Pour répondre au « Mon gamin de 2 ans peut aussi le faire » du paradigme de l’art contemporain, actualisation et prolongation avec Nathalie Heinich
Pour cette troisième Codex Conversation, Nathalie Heinich s’intéresse à la sociologie de l’art contemporain et plus particulièrement à sa définition comme paradigme.
Nathalie Heinich, une sociologue de l’art
Chercheur depuis 1986 et sociologue au CNRS, Nathalie Heinich a travaillé sur des objets comme l’identité, les valeurs et l’art. Pour son ouvrage « Le paradigme de l’art contemporain » de 2014, elle a emprunté la grille de lecture de Thomas Samuel Kuhn dans « La structure des révolutions scientifiques ».
La réflexion de ce philosophe, homme de science et sociologue, se base sur le constat que les progrès scientifiques s’effectuent par révolutions. Plus largement, le paradigme est donc un modèle inconscient qui structure les pensées. Nathalie Heinich recherche si ces critères, ces paradigmes historiques, s’appliquent aussi pour l’art. Conclusion : l’art contemporain est bel et bien un nouveau paradigme.

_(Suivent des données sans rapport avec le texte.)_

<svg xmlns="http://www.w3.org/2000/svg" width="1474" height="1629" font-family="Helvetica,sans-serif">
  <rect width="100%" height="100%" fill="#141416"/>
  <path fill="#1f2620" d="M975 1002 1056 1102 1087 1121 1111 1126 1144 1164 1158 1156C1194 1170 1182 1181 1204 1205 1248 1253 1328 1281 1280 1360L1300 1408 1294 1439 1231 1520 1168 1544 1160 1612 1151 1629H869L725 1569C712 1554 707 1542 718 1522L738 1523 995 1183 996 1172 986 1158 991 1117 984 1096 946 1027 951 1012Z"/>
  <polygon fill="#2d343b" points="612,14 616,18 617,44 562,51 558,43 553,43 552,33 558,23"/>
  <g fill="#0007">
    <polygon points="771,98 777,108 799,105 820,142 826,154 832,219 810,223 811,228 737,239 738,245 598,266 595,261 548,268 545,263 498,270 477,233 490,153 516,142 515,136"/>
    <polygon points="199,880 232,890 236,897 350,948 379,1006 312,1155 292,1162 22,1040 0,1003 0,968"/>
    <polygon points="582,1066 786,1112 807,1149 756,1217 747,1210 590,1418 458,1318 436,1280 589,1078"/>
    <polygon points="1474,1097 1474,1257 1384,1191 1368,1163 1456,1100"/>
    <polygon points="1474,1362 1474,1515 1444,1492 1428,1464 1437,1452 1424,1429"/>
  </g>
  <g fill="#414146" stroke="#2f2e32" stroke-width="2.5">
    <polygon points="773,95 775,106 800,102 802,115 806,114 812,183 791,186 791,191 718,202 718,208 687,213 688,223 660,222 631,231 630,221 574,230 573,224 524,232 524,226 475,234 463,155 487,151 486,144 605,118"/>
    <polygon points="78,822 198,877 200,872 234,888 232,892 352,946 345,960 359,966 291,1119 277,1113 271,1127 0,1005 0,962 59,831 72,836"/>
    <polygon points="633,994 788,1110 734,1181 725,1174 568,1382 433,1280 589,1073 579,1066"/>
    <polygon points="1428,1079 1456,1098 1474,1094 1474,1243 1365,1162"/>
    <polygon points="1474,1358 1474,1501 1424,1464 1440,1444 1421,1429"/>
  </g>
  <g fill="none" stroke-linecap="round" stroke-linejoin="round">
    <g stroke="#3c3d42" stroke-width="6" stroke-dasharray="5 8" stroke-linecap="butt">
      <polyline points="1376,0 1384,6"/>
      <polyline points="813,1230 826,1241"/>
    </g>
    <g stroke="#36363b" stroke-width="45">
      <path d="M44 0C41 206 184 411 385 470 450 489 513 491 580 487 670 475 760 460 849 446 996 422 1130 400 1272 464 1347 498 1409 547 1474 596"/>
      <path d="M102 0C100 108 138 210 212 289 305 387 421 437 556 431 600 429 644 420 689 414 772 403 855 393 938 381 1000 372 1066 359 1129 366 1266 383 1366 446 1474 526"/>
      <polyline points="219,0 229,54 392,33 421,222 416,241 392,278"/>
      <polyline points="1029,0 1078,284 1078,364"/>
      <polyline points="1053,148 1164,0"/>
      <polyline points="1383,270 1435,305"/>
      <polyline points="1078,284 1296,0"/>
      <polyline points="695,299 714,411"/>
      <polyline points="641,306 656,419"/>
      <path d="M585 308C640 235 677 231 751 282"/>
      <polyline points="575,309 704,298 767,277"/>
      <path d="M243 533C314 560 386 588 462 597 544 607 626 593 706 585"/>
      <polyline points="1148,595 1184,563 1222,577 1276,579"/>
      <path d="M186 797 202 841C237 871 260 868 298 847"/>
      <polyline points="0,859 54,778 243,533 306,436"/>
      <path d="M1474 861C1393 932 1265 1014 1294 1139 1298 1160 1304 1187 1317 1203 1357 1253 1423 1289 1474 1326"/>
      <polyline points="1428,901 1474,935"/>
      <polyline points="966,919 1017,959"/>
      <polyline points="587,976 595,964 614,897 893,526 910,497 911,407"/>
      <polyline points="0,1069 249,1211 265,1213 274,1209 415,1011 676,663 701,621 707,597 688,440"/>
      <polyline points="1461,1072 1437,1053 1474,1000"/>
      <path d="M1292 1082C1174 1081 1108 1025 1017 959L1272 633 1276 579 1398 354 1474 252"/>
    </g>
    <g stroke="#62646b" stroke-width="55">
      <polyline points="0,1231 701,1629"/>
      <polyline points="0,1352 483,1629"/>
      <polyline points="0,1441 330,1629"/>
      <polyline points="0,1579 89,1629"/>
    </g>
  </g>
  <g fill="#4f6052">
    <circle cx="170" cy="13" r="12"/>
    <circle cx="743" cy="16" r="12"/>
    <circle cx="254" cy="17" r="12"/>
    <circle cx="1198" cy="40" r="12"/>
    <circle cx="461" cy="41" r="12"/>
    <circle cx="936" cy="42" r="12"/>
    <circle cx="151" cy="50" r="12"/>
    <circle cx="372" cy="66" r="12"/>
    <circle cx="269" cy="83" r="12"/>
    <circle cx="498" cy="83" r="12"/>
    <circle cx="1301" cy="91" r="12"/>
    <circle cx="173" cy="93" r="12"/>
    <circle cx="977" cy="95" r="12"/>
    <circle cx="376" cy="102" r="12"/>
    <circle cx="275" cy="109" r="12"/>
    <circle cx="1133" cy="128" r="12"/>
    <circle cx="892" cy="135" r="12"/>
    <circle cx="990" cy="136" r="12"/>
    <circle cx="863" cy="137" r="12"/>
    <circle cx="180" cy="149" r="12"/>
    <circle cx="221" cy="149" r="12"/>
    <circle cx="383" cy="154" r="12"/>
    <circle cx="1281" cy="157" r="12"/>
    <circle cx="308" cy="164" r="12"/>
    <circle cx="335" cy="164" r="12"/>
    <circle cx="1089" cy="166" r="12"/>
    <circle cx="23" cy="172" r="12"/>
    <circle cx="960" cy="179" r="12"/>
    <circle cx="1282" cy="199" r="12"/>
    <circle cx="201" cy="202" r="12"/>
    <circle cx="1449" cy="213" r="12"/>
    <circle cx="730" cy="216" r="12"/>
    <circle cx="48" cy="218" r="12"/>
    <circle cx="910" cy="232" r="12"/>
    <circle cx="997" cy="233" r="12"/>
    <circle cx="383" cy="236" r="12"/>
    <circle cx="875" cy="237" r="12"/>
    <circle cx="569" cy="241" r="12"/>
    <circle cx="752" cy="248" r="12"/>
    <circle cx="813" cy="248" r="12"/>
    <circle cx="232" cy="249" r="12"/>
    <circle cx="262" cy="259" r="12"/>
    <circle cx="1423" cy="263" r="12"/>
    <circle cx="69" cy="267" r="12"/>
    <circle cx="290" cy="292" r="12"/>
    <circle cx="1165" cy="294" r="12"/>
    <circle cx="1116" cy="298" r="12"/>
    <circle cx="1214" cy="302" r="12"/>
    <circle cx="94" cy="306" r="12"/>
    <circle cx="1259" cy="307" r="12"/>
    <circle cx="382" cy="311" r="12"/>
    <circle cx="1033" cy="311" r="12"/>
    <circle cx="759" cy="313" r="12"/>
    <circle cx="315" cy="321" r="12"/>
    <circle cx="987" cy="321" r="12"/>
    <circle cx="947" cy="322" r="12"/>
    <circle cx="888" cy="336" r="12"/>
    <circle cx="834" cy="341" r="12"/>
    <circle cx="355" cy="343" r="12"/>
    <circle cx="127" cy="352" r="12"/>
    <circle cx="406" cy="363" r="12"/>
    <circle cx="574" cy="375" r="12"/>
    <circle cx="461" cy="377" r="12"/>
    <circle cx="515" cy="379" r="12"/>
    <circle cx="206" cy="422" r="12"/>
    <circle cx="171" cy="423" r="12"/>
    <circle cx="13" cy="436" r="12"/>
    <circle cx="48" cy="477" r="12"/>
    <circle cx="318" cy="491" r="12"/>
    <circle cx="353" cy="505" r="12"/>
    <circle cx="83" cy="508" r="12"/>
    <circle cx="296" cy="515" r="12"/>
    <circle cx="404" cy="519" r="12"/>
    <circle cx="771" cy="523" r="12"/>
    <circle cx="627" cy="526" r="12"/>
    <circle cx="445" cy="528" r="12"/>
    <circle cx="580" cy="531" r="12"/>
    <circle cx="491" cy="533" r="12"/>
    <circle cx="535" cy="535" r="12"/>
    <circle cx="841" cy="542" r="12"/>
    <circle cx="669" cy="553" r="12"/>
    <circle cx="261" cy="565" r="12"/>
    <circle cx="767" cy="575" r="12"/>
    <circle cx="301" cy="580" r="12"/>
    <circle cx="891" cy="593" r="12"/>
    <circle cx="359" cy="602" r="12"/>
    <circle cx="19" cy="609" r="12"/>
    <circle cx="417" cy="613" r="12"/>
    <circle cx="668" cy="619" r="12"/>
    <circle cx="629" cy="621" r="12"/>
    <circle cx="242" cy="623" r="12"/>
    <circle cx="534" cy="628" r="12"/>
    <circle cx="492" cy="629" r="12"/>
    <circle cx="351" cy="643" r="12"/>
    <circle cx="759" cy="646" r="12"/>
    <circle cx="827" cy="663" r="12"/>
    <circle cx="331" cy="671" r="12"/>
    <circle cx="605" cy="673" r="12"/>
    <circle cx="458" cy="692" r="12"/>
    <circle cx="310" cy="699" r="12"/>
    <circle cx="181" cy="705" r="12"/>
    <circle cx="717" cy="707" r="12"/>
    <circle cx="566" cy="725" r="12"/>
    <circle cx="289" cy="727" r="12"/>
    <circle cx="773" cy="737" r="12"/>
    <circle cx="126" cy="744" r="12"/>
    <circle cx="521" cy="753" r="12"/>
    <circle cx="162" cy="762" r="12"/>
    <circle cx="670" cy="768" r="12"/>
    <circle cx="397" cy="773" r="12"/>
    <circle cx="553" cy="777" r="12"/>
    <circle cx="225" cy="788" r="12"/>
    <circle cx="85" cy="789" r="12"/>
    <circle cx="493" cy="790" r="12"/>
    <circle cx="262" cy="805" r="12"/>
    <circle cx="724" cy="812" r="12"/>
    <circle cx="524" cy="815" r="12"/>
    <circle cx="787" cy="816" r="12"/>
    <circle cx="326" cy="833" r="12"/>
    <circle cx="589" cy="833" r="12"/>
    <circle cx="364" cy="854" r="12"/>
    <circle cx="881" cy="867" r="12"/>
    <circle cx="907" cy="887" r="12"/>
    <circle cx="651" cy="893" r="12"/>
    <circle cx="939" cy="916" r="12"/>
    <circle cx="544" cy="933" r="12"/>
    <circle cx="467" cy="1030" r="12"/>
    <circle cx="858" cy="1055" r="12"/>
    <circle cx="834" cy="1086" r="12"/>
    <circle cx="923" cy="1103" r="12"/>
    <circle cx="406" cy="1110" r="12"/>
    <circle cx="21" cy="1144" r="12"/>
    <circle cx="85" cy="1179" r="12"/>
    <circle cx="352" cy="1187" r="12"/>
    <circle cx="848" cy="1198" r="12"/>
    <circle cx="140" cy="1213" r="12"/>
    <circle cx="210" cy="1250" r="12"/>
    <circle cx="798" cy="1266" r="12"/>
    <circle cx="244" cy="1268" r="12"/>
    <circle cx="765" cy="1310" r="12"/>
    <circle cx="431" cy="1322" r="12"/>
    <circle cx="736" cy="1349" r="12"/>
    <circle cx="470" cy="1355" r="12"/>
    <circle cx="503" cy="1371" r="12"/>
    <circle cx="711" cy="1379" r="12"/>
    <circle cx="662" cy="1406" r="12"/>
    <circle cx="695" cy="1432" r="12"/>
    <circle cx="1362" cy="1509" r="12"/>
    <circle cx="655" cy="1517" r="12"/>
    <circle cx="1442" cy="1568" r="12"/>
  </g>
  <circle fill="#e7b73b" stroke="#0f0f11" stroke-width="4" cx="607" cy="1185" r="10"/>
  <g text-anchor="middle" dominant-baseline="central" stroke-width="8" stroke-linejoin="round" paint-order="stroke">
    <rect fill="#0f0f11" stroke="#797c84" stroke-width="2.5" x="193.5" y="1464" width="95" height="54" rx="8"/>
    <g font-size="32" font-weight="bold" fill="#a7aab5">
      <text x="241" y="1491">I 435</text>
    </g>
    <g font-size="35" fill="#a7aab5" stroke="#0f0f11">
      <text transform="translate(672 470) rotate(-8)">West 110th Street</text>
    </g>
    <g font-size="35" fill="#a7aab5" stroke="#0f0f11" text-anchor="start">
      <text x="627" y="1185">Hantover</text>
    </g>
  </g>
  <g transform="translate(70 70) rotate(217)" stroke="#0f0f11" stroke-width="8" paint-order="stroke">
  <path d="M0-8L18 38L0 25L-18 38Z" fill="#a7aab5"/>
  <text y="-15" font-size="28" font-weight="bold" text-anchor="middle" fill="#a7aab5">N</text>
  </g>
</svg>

Définir l’art contemporain
« L’art contemporain rompt avec l’art moderne et non avec l’art classique ». Il ne s’agit pas seulement d’une période mais surtout d’une question de genre. On comprend que l’œuvre contemporaine peut s’éloigner des canons de beauté de l’art classique. En ce cas, l’art contemporain démontre que l’œuvre doit avant tout exposer l’intériorité de l’artiste. Nathalie Heinich apporte une définition de l’art contemporain en le réinsérant dans son contexte.

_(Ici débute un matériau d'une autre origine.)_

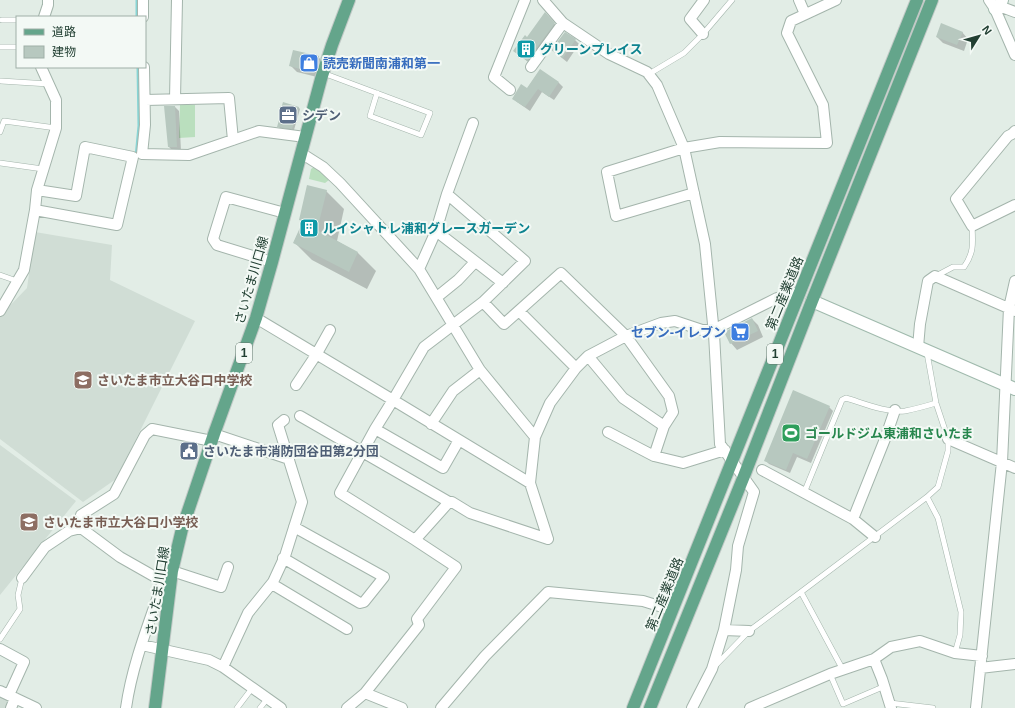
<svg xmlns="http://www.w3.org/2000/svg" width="1015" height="708" font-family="Helvetica,'Noto Sans JP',sans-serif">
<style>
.built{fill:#d0ddd5}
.green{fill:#badfbe}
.shadow{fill:#0003}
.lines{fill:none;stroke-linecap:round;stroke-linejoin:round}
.stream{stroke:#87d5d5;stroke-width:3}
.building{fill:#b7c8bf}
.lane-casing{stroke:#a4b5ac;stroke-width:6}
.street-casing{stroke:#a4b5ac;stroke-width:12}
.secondary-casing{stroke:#a0baad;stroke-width:14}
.primary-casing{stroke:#c1c9c6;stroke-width:14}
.lane{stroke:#fff;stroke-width:5}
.street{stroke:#fff;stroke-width:10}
.secondary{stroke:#fff;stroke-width:12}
.primary{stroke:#64a58b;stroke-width:12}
.labels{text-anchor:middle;stroke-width:4;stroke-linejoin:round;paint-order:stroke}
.shield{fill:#f3f9f5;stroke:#60776c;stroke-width:1}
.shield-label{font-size:12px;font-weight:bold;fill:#213f32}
.culture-label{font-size:13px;font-weight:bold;fill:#0d838f;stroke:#f3f9f5;text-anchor:start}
.shop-label{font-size:13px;font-weight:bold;fill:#366cbe;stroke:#f3f9f5;text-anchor:start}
.service-label{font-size:13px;font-weight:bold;fill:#4e5e75;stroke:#f3f9f5;text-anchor:start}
.street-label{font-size:13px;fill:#213f32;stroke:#f3f9f5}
.education-label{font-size:13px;font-weight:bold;fill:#785e54;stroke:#f3f9f5;text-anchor:start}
.leisure-label{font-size:13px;font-weight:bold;fill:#27864d;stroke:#f3f9f5;text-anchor:start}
</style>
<rect width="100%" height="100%" fill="#e2ede6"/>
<!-- built -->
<path class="built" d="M35,232L112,245L110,280L195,321L116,479L83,502L0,439V316L27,288Z
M0,445L76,501L0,595Z
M0,695L11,700L7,708H0Z"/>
<!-- green -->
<path class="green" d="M180,105H195V137L179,138Z
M314,167L319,170L329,180L325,183L309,179L311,169Z"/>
<!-- shadow -->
<path class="shadow" d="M550,19L559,29L533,66L515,51Z
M962,32L968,39L964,51L943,43L937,37Z
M575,40L579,44L567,62L552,50Z
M318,57L325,63L321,78L297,72L290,65Z
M540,70L559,83L563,87L554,100L542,92L530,111L517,102L513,98L527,89Z
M165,107H175L179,111L181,151H173L169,147Z
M298,107L300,109L294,130L280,128L278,126Z
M326,191L344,209L337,241L358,253L376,271L367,289L312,260L294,242L303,223L300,219Z
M752,319L758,325L763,337L737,350L731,343Z
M829,407L833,411L811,463L797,457L790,473L769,464L765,460Z"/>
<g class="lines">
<!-- stream -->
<path class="stream" d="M137,17V0
M136,157L139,126L138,67"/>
</g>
<!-- building -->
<path class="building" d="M545,12L555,23L527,61L513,51L525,35L527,37Z
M941,23L963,32L957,45L936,37Z
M565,32L576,39L563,58L551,50Z
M293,50L319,56L315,73L289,66Z
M540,69L559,82L549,97L538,89L525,107L512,99L521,84L527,88Z
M283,102L299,107L292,129L277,127L281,113L280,112Z
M164,106H175L177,147H168Z
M307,185L327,190L317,230L358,252L349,272L293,243L303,221L299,220Z
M752,318L758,331L730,344L724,332Z
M793,390L830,406L807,459L793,453L786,470L764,461Z"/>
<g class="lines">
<!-- lane casing -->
<g class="lane-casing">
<path id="lane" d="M2,20H17
M0,47H17
M323,73L430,113L421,135L370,116L377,93
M649,74L684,53L703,34L732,0
M1,81L49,84
M0,132L4,121L56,128
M0,163L43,169
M0,275L17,281
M936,276L953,267H964C974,253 973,243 972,226
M804,493L842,400L846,398C863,403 886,413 905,411C915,409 926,406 936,403
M927,497L938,518L961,612L960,635L955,653
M801,592L843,670
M0,639L20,609L18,595L22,578
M716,665L749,631L801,592L927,497L938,487L948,451V439L936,403L927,353
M830,674L843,704L885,686
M890,703L933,708
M237,708L253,687
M260,708L268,698"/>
</g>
<!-- street casing -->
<g class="street-casing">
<path id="street" d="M143,0V17
M543,0L563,23L609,54L647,72L657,85L684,148L705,244L714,334L720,444L754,492L738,546L736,570L724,630L749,631
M799,0L805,14
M989,0L995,9L1015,55
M999,6L1015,12
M44,17L48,5V0
M703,34L690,19L704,0
M144,67L145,125L142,154L189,155L259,131L305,137
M531,67L563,23
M510,90L494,77L525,0
M175,99L177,0
M145,100L229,98L233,140
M1015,131L1012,134L1008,136L956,199L972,226L1015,205
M301,153L323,167L340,183L419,269L480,370L535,437
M694,193L616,216L607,172L684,148L720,142L827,143L823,105L787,33L791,21L836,0
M447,194L525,261L483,302L424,347L393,400L530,483
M35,210L117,225L133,157L85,147L76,196L37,190
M436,231L503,283
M272,262L217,245L213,239L226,197L285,213
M419,269L436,231L447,194L473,123
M437,297L458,280L475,262
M483,302L504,324L561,273L626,336L669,396L673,412L664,426L654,456
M0,311L24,270L35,210L37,190L56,128V100L41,67
M519,311L576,368
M256,318L393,400L375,429L340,493L415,540
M918,347L920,324L928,281L935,276L1015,311
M588,356L623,398L664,426
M296,385L316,355L330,330
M300,416L449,502
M431,424L453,391L480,370
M375,429L443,468L459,440
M608,432L654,456L683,463L725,450
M214,434L289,459
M948,439L1015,468
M762,470L853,519L875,537
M81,515L114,494L145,435L152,429L212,441
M853,519L885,439L895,410
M548,539L530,483L535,437L550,403L576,368L588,356L626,336L661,323L675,321L702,330H713L777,298L799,292
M283,558L360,603L364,602L384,577L294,527
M172,571L221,587L228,567
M22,578L45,547L69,531L81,528L120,557L157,578L170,589
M272,584L347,629
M142,645L209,660L223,667L281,708
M0,649L24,662L9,695
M874,659L882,679L891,708
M223,667L248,613L273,582L285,556L302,502L278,425L284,420
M980,668L1015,664
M0,691L36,708
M365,693L402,708
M11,708L15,698
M126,708C132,665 149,623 163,582
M347,708L365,693L419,625L417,619L456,567L415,540L449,502H452L470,513L548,539
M441,708L485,656L548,592L643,601L672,610
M692,708L712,669L724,630
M750,708L830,674L874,659L891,647L920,641L955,653L982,656
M976,708L1002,462L1009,308L1015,281"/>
</g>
<!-- secondary casing -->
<g class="secondary-casing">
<path id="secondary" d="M995,9L999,6L1002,0
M812,301L1015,389"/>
</g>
<!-- primary casing -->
<g class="primary-casing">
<path id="primary" d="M155,708L172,571L182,529L214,434L256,318L272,262L321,79L332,45L349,0
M633,708L917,0
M650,708L744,476L812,301L932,0"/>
</g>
<!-- lane -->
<use href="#lane" class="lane"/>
<!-- street -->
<use href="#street" class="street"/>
<!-- secondary -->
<use href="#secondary" class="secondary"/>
<!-- primary -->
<use href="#primary" class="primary"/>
</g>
<!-- icons -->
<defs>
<g id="building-square" transform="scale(1)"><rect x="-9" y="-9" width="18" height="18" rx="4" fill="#0f9aa8" stroke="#f3f9f5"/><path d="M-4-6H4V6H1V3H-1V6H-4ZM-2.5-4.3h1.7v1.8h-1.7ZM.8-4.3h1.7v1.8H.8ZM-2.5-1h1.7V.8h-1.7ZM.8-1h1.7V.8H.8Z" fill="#fff"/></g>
<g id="shop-square" transform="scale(1)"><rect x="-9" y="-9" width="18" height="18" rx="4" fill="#3f7fe0" stroke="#f3f9f5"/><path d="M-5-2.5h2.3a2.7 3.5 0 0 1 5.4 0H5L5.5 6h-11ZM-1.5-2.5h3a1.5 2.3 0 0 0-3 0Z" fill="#fff"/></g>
<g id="office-square" transform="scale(1)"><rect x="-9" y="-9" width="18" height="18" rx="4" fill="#5c6f8a" stroke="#f3f9f5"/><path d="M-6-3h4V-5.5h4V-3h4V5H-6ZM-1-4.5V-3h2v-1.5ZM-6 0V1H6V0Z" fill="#fff"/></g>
<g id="supermarket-square" transform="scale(1)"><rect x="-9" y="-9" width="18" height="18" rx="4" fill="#3f7fe0" stroke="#f3f9f5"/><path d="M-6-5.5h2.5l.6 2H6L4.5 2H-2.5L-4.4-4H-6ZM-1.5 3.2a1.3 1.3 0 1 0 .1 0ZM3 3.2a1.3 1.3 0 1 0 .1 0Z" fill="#fff"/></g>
<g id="school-square" transform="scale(1)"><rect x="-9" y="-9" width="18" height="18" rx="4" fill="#8d6e63" stroke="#f3f9f5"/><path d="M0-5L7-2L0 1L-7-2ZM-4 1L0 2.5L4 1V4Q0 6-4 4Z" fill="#fff"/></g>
<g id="stadium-square" transform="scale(1)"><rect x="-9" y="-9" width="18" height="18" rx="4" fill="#2e9e5b" stroke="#f3f9f5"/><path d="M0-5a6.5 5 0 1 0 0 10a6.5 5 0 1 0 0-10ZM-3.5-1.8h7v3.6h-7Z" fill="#fff"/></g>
<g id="civic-square" transform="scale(1)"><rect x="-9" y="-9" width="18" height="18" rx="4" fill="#5c6f8a" stroke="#f3f9f5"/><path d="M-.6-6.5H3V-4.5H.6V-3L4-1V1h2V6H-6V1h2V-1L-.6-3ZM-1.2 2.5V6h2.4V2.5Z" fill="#fff"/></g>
</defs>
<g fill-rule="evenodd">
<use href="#building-square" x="526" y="49"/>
<use href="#shop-square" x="309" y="63"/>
<use href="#office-square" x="288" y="115"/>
<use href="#building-square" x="309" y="228"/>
<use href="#supermarket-square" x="740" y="332"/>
<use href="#school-square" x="83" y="380"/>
<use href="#stadium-square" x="791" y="433"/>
<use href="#civic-square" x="189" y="451"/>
<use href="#school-square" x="29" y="522"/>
</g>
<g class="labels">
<!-- shield labels -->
<g class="shield">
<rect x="236" y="343" width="16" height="20" rx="3"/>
<rect x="767" y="344" width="16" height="20" rx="3"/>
</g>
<g class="shield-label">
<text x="244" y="357">1</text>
<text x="775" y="358">1</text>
</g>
<!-- culture labels -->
<g class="culture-label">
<text x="540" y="54">グリーンプレイス</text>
<text x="323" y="233">ルイシャトレ浦和グレースガーデン</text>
</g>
<!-- shop labels -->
<g class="shop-label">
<text x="323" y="68">読売新聞南浦和第一</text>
<text x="726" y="337" text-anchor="end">セブン-イレブン</text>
</g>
<!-- service labels -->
<g class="service-label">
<text x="302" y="120">シデン</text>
<text x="203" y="456">さいたま市消防団谷田第2分団</text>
</g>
<!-- street labels -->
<g class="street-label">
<text transform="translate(251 280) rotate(-74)" y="5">さいたま川口線</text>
<text transform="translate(784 293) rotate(-68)" y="5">第二産業道路</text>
<text transform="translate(157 591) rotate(-81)" y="5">さいたま川口線</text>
<text transform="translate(664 594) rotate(-68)" y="5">第二産業道路</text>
</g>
<!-- education labels -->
<g class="education-label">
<text x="97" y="385">さいたま市立大谷口中学校</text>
<text x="43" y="527">さいたま市立大谷口小学校</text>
</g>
<!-- leisure labels -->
<g class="leisure-label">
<text x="805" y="438">ゴールドジム東浦和さいたま</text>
</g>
</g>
<!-- legend -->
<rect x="16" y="16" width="130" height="52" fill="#f3f9f5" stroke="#9fafa7"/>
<rect x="24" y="29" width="20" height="6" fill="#64a58b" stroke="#9fafa7"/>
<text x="52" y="36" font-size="12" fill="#213f32">道路</text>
<rect x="24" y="46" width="20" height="12" fill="#b7c8bf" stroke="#9fafa7"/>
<text x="52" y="56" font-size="12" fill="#213f32">建物</text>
<!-- north arrow -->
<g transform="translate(979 36) rotate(53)" stroke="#f3f9f5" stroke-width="3" paint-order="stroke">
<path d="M0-3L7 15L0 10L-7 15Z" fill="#213f32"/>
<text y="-6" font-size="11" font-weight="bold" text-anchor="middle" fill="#213f32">N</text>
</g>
</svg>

Le « ready-made » de Duchamp devient alors la préhistoire de l’art contemporain. L’œuvre est révélatrice de ce paradigme dans une vision de l’art où l’œuvre n’est plus l’objet mais plutôt l’idée proposée.
Peu à peu, l’art contemporain renverse les codes de l’art moderne, en modifiant les médiums. Il ne s’agit plus seulement d’un pinceau et d’un artiste mais de performances, d’installations, de vidéos…
L’histoire de l’art contemporain
La sociologue expose une frise des grandes dates de l’art contemporain. On passe de l’exposition du vide de Klein dans les années 1950 à l’arte povera en Italie une décennie plus tard, puis au prix de la Biennale de Venise attribué à Rauschenberg en 1964, pour avoir des propositions croissantes dans les années 1970 et enfin dans les années 1990, une mondialisation de l’art contemporain à travers une extension dans les pays émergents.
Amalgames et querelles de l’art contemporain
Quelle est la querelle de l’art contemporain ? Une dispute à l’intérieur de la gauche, qui se trouvait et se trouve encore aujourd’hui loin d’une bataille entre figuration et abstraction, comme c’était le cas entre l’art moderne et l’art classique.
Nathalie Heinich brise ainsi les amalgames sur le monde de l’art contemporain, constatant que les médias n’en exposent qu’une partie. Ce monde ne se réduit pas seulement à un marché aux prix exorbitants, il est surtout constitué d’artistes peu reconnus vivant souvent dans une situation précaire. Il y a donc une véritable spéculation à propos du monde de l’art.
La sociologue explique la séparation entre les foires du secteur privé et les biennales. Elle interroge l’opposition entre le « régime de singularité », qui perçoit positivement ce qui est original, innovateur et personnel, et le « régime de communauté », qui voit l’intérêt dans ce qui est commun et conventionnel.
Pour finir, Nathalie Heinich questionne le discours de l’artiste contemporain et l’importance qu’a l’explication de l’œuvre dans ce nouveau paradigme.